(Beginning of Source material)

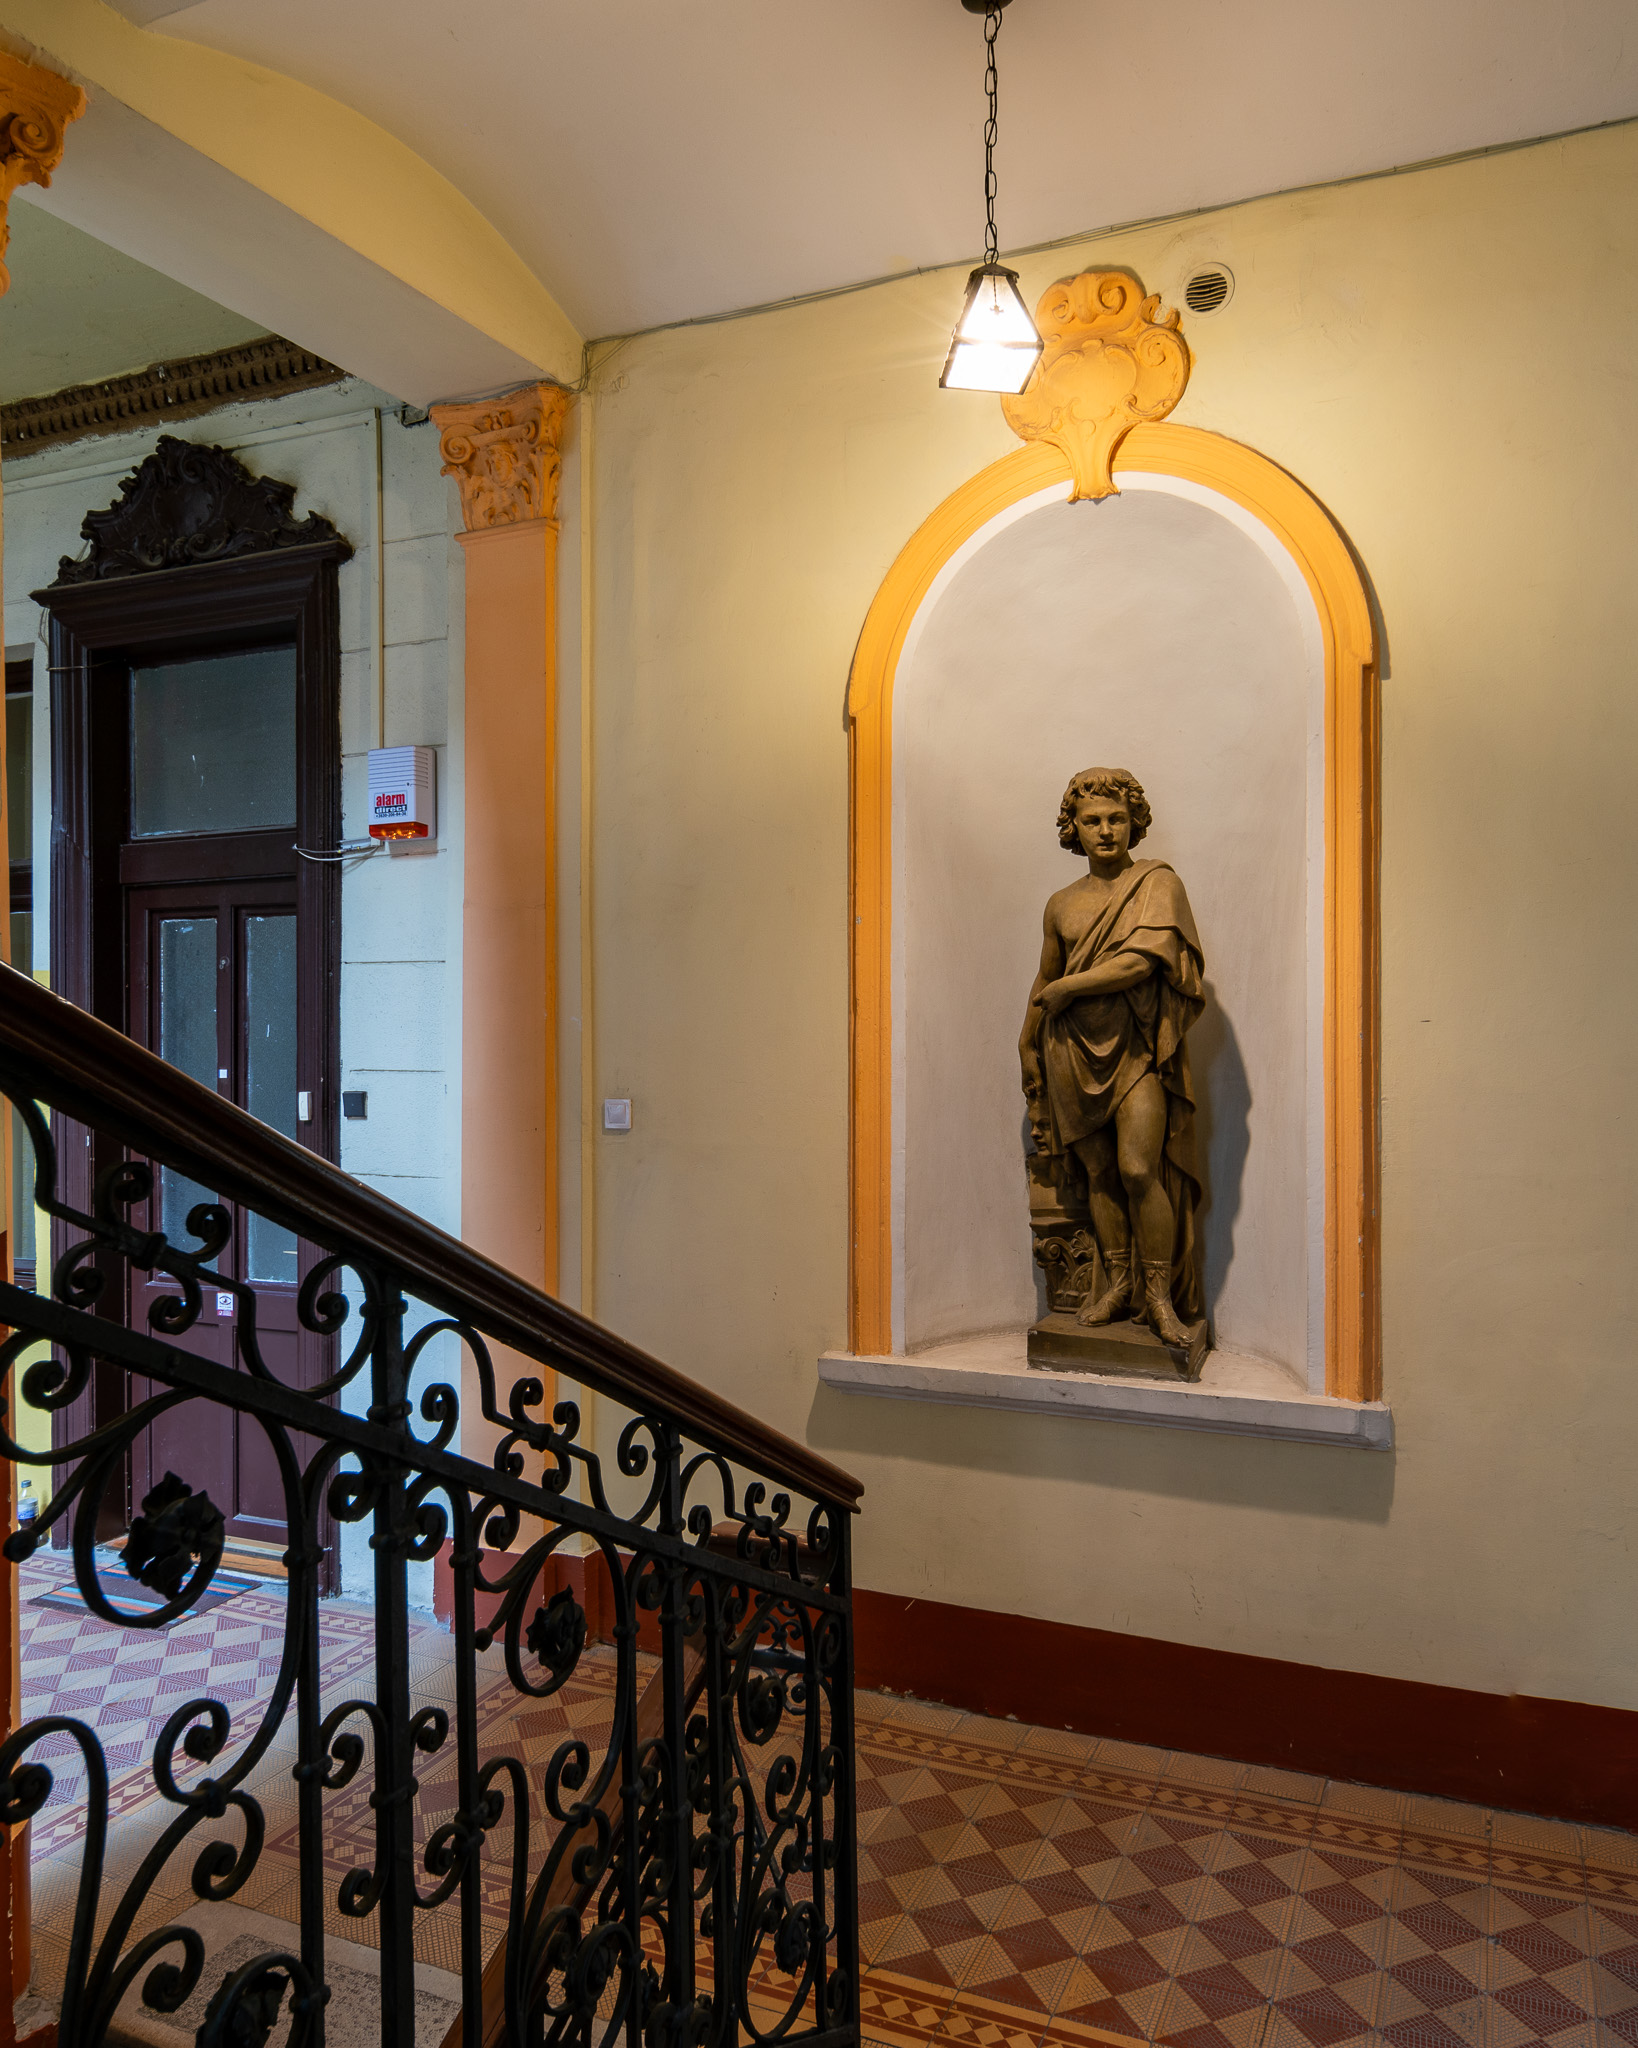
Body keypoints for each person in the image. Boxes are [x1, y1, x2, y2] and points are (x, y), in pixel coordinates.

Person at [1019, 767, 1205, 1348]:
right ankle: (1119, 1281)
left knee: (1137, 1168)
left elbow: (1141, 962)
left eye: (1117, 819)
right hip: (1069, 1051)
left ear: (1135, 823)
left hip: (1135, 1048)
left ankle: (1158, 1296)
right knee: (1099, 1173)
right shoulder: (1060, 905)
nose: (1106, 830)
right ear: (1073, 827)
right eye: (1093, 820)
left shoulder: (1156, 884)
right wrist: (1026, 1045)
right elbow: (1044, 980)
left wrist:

(End of Source material)

Go through the records. Copy each line where "left" appears.

__Answer section__
left knee: (1137, 1168)
left elbow: (1141, 962)
left eye: (1117, 819)
left ear: (1135, 823)
left hip: (1135, 1048)
left ankle: (1158, 1296)
left shoulder: (1156, 884)
left wrist:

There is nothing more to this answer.